Report every line of the entries that contains the word "dasharray".

(Collected data)

++++++

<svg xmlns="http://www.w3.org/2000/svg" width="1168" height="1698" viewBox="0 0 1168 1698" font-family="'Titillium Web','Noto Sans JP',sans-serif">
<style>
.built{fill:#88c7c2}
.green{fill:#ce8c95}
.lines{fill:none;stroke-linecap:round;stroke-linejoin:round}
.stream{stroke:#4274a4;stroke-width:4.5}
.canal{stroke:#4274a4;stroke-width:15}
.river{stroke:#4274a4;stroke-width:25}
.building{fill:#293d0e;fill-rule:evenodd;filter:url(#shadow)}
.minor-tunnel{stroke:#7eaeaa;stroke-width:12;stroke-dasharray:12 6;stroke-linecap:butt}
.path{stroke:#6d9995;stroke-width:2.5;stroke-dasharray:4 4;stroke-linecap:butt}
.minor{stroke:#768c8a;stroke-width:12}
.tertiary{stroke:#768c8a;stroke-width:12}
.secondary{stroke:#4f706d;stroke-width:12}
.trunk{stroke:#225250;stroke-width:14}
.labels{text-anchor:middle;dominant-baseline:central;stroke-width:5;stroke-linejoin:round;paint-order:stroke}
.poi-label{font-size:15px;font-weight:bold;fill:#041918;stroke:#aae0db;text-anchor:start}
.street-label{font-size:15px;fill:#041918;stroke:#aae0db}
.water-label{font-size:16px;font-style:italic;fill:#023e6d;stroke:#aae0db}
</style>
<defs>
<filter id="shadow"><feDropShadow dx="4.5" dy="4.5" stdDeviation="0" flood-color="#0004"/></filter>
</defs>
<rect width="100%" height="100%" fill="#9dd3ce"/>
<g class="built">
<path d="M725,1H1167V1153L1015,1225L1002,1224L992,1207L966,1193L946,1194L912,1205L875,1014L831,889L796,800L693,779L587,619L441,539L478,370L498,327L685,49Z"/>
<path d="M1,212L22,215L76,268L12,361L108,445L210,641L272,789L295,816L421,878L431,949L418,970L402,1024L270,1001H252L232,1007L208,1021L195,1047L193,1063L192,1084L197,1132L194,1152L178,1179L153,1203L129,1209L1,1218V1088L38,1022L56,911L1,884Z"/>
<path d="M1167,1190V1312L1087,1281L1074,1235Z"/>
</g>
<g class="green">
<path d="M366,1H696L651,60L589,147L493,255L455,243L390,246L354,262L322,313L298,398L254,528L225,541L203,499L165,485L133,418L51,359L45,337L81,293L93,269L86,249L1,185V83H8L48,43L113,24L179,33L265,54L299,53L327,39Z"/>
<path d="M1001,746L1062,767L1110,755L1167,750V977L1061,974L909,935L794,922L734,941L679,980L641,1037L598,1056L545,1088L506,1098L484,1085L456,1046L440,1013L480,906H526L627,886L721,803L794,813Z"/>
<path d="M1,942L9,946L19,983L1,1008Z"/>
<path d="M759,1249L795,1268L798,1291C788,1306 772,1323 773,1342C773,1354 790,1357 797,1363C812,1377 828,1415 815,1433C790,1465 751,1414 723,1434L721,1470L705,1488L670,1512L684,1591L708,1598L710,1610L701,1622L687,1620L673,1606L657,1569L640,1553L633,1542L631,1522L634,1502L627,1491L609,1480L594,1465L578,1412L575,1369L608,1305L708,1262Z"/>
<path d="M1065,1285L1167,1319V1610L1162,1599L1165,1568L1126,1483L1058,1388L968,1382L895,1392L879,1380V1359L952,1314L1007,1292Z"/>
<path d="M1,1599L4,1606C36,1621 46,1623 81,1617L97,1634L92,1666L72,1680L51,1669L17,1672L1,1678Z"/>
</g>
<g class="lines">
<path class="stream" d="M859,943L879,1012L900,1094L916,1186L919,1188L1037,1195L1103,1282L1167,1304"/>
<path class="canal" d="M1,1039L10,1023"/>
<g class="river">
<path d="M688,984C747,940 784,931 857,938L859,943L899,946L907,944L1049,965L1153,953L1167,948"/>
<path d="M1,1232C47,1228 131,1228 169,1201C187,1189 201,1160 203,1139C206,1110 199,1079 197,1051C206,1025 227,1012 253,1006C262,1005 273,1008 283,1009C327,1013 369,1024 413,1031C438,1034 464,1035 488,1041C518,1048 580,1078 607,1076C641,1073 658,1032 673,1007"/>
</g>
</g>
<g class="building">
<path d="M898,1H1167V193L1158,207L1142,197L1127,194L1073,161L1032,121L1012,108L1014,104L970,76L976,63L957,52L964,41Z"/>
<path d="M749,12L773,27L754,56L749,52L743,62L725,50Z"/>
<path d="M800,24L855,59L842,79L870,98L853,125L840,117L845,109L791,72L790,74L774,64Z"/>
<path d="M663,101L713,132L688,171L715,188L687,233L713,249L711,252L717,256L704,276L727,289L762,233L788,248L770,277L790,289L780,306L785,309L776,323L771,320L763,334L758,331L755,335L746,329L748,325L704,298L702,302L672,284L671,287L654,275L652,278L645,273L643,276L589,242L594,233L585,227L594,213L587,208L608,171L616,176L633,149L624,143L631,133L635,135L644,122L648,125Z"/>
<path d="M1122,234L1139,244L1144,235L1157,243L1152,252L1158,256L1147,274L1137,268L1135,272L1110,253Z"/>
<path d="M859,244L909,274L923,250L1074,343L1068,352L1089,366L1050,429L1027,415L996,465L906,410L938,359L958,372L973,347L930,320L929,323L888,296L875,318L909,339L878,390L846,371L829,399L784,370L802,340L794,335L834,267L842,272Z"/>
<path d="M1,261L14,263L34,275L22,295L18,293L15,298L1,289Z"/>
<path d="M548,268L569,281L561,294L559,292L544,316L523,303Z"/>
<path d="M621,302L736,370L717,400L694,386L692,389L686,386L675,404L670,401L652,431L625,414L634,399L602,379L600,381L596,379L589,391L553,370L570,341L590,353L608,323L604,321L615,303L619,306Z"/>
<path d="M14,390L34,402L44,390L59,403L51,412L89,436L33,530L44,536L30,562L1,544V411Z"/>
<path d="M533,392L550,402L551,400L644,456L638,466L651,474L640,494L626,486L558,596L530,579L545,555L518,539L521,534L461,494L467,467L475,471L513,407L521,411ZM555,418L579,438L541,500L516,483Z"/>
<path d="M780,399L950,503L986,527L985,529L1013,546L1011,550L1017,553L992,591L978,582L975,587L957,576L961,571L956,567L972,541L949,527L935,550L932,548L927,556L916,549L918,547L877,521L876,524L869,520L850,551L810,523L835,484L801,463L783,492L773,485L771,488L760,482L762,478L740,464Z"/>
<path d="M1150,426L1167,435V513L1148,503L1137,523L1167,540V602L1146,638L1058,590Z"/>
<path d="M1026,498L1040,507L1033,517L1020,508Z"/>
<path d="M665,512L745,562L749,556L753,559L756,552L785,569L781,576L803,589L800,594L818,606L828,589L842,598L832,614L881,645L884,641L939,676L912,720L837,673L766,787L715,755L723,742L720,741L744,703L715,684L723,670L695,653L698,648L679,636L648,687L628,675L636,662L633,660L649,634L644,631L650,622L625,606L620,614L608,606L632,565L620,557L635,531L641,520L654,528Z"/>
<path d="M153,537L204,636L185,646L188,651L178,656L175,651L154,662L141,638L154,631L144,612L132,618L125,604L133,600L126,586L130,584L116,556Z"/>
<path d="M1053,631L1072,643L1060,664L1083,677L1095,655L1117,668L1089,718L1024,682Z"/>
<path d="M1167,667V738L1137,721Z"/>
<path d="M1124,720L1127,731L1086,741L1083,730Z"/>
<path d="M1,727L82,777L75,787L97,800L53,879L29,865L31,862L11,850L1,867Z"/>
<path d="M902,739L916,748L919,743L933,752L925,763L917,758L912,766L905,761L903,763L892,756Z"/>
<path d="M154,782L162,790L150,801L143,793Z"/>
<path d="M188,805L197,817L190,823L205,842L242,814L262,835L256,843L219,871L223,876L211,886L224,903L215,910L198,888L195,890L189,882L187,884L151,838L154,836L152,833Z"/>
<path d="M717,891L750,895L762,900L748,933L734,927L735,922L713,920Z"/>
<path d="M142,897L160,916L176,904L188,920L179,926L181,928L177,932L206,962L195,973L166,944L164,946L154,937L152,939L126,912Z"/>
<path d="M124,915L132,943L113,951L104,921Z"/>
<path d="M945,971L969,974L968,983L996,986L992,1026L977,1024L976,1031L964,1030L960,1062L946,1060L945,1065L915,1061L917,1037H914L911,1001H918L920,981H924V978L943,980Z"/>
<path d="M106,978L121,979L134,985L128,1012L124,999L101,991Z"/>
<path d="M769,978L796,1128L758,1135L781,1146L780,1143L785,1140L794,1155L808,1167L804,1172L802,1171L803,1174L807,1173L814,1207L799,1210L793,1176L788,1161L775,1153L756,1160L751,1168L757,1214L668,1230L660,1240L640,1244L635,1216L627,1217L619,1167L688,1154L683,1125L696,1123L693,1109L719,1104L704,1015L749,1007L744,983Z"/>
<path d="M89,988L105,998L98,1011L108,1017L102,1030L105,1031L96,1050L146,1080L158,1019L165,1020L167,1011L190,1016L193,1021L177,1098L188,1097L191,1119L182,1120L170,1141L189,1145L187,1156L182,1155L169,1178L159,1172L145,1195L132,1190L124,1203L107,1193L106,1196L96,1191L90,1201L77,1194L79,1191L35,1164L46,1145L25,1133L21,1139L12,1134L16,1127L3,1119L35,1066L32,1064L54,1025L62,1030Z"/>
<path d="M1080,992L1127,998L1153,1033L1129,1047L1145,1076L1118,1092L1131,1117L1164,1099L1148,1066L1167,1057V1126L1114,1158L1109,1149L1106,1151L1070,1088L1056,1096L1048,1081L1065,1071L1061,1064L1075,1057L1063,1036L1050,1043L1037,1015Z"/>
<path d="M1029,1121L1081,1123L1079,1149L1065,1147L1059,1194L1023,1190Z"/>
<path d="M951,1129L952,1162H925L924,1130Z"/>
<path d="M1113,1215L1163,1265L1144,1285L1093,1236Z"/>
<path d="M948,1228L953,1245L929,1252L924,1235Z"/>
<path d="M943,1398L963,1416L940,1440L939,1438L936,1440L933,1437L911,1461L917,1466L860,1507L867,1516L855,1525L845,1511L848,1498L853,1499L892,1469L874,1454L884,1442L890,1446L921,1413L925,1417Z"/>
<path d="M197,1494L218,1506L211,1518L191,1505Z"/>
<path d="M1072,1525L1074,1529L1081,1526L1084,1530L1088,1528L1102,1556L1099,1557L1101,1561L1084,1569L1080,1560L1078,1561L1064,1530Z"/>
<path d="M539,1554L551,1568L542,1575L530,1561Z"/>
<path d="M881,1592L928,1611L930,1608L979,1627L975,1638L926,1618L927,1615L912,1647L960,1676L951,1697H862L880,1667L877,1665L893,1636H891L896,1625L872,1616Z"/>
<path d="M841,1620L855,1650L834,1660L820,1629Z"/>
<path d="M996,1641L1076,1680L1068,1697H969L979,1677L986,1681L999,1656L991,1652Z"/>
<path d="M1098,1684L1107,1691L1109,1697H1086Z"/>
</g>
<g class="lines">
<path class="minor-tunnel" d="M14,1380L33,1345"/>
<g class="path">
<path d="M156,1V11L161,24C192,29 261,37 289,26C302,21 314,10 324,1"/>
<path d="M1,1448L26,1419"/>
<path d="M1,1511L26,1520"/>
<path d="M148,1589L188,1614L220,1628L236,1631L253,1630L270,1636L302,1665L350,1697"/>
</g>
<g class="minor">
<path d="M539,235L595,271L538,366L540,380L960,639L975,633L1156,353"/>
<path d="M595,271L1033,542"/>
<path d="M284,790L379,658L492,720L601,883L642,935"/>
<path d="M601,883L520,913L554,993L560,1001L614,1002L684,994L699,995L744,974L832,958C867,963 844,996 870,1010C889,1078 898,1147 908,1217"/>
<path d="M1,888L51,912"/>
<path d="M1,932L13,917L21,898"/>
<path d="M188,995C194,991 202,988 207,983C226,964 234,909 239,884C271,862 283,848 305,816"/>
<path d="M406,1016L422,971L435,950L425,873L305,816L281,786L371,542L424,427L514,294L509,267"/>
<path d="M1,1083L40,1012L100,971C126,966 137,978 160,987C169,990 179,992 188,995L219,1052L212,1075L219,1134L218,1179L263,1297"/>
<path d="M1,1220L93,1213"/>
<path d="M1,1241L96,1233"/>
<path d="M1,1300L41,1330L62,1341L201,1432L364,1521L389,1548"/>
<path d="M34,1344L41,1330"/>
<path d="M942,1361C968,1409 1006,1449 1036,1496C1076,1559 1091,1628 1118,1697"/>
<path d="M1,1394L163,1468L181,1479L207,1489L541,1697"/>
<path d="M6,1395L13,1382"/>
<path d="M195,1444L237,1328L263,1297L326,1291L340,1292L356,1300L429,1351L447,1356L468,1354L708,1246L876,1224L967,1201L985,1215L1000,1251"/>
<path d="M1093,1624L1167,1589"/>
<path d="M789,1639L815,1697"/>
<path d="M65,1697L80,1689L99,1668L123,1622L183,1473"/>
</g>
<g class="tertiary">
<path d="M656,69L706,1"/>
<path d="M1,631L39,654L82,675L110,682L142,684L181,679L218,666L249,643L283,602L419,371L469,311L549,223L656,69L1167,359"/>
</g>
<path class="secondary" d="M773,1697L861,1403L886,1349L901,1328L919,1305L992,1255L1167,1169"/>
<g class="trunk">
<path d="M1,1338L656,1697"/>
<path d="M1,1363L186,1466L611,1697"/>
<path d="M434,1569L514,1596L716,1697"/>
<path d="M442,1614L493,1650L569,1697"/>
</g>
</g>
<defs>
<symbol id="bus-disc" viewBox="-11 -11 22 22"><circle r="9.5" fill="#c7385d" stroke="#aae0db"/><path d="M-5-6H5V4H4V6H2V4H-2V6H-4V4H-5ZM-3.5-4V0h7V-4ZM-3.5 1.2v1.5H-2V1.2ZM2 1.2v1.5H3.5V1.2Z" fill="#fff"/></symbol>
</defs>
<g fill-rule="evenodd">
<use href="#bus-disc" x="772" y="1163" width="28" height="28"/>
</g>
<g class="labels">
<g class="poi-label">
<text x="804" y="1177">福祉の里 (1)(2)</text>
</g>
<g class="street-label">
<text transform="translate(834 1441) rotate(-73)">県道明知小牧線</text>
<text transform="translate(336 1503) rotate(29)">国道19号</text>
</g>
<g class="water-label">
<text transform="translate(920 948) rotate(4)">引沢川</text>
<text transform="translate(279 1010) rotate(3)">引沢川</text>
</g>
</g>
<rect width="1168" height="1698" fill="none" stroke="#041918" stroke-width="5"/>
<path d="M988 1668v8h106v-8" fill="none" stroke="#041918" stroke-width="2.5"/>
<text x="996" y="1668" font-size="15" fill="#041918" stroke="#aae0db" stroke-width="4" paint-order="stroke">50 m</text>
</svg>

++++++

**EXERCISE OUTPUT**.
.minor-tunnel{stroke:#7eaeaa;stroke-width:12;stroke-dasharray:12 6;stroke-linecap:butt}
.path{stroke:#6d9995;stroke-width:2.5;stroke-dasharray:4 4;stroke-linecap:butt}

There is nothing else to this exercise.